A proposed amendment to Ethiopia’s Income Tax Proclamation is facing growing backlash from civil society groups, tax experts, and salaried workers over the absence of clear tax brackets for individuals, raising concerns about transparency, fairness, and compliance in the country’s evolving tax regime.
The draft law, currently under parliamentary review, introduces several new taxation categories, including digital content income and small business tax bands under ‘Category B’ taxpayers. However, it conspicuously omits progressive income tax tables for salaried employees, leaving millions of workers uncertain about how their wages will be taxed under the revised system.
Unlike the small business provisions—which clearly outline tax rates ranging from 2% to 9%—the law does not define any specific rate bands for personal income, nor does it clarify existing deductions, exemptions, or thresholds.
The proposed corporate income tax remains capped at a flat 30%, yet stakeholders have also criticised the draft for lacking details on allowable business deductions, raising questions over how corporate liabilities will be computed fairly across sectors.
The growing digital economy is also affected by the ambiguity. Content creators and digital entrepreneurs are now classified under business income, but no specific tax rate has been assigned. Instead, the draft vaguely states that the Ministry of Revenue will issue guidelines at a later date, sparking anxiety among those operating in the online space.
“This level of uncertainty is a problem for wage earners, freelancers, and digital entrepreneurs alike,” said a local tax consultant. “Without knowing what percentage of their income will be taxed, individuals cannot plan their finances. This goes against global best practices in tax policy, which prioritize clarity and predictability.”

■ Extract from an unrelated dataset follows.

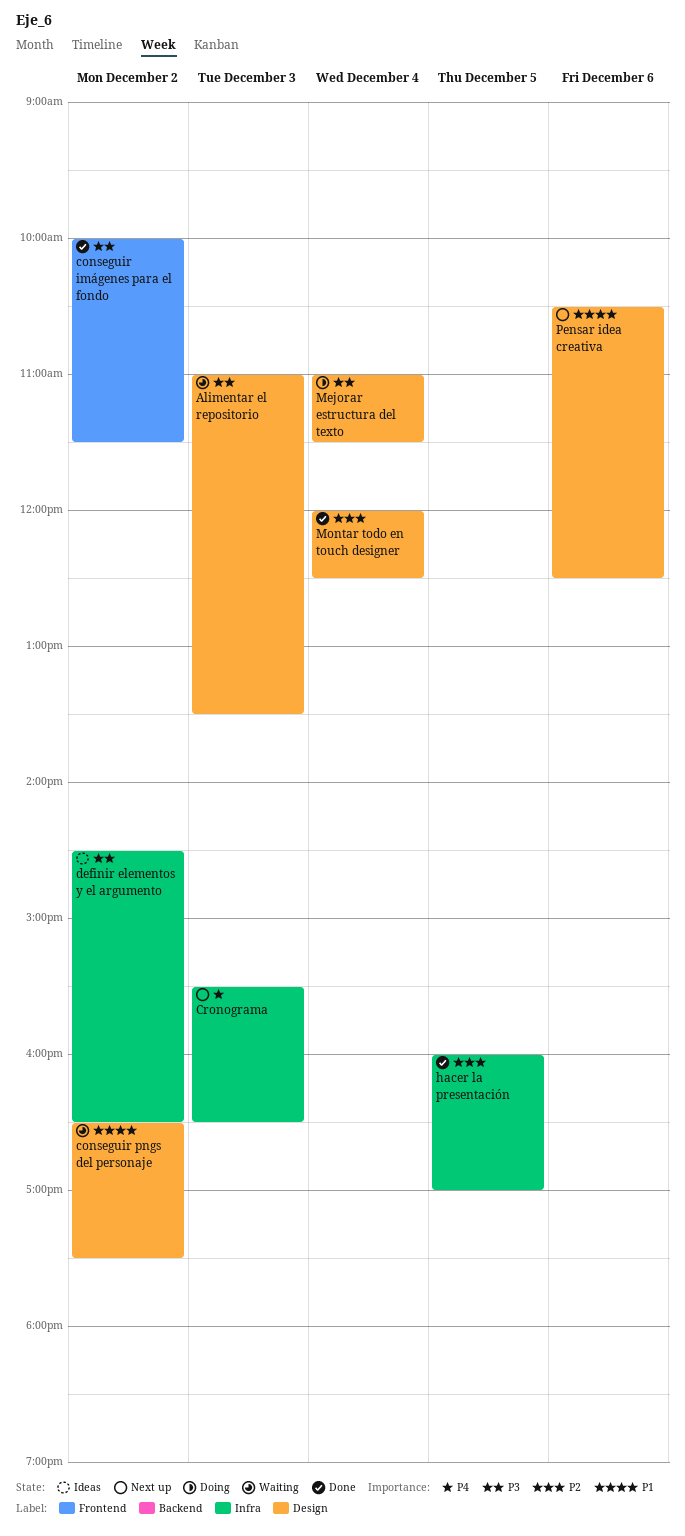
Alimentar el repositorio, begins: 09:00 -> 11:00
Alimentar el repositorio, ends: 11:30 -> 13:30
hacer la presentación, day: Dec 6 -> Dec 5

Analysts argue that the government’s preference for administrative flexibility—allowing tax authorities to issue rates through directives instead of parliamentary law—undermines public trust and may even violate the principles of legislative oversight and taxpayer rights.
The controversy is expected to dominate discussions at a stakeholders’ consultation meeting scheduled for next week, where representatives from civil society, the private sector, tax experts, and digital entrepreneurs are expected to demand greater transparency and push for:
Publication of detailed income tax brackets, particularly for salaried individuals,
Clear guidance on digital content taxation, and
Timely issuance of supplementary directives for the new tax categories.
Civil society organisations have also called on the Ministry of Revenue to launch a public awareness campaign to educate taxpayers—especially young entrepreneurs and digital workers—on their obligations under the new law.
“The digital economy is growing fast, and so are tax obligations,” said a representative of a local NGO. “The government must bridge the awareness gap or risk widening informal compliance.”
If passed in its current form, the law could complicate payroll management for employers, many of whom rely on clearly defined tax tables to compute pay-as-you-earn (PAYE) deductions.
Experts say that while modernising the tax code is necessary, especially to capture emerging sectors like digital content creation, vague language and deferred decisions can discourage compliance and increase the risk of tax evasion.
Until lawmakers revise the draft or issue accompanying directives, taxpayers—especially employees and digital entrepreneurs—remain in the dark on how much they will be required to remit under the revised system.